** Try it **
Copy verbatim the lines in the entries between the line containing "qui vous attend et de démarrer du bon pied." and the line containing "travaillant. Dans de", inclusive, and nothing else.

** Dataset entries **
==============================

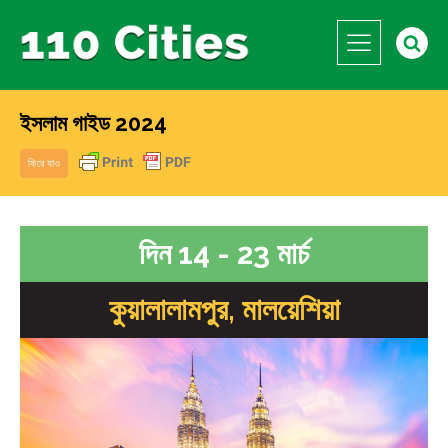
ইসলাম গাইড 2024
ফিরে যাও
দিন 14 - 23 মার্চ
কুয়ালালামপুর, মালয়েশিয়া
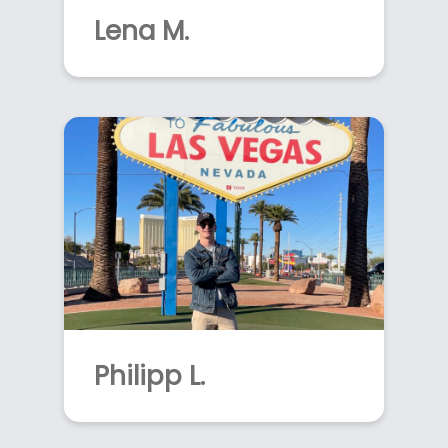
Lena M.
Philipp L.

==============================

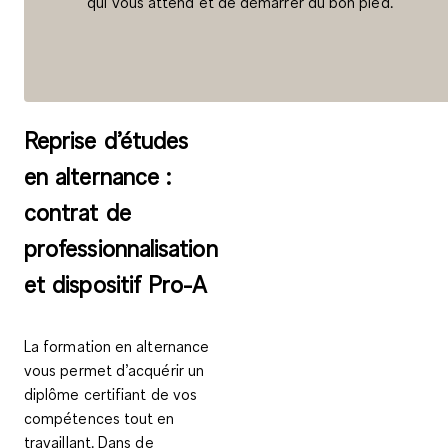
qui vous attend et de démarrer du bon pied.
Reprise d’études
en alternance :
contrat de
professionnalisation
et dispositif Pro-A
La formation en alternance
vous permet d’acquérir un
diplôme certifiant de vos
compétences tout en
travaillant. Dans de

==============================

** Response area **
qui vous attend et de démarrer du bon pied.
Reprise d’études
en alternance :
contrat de
professionnalisation
et dispositif Pro-A
La formation en alternance
vous permet d’acquérir un
diplôme certifiant de vos
compétences tout en
travaillant. Dans de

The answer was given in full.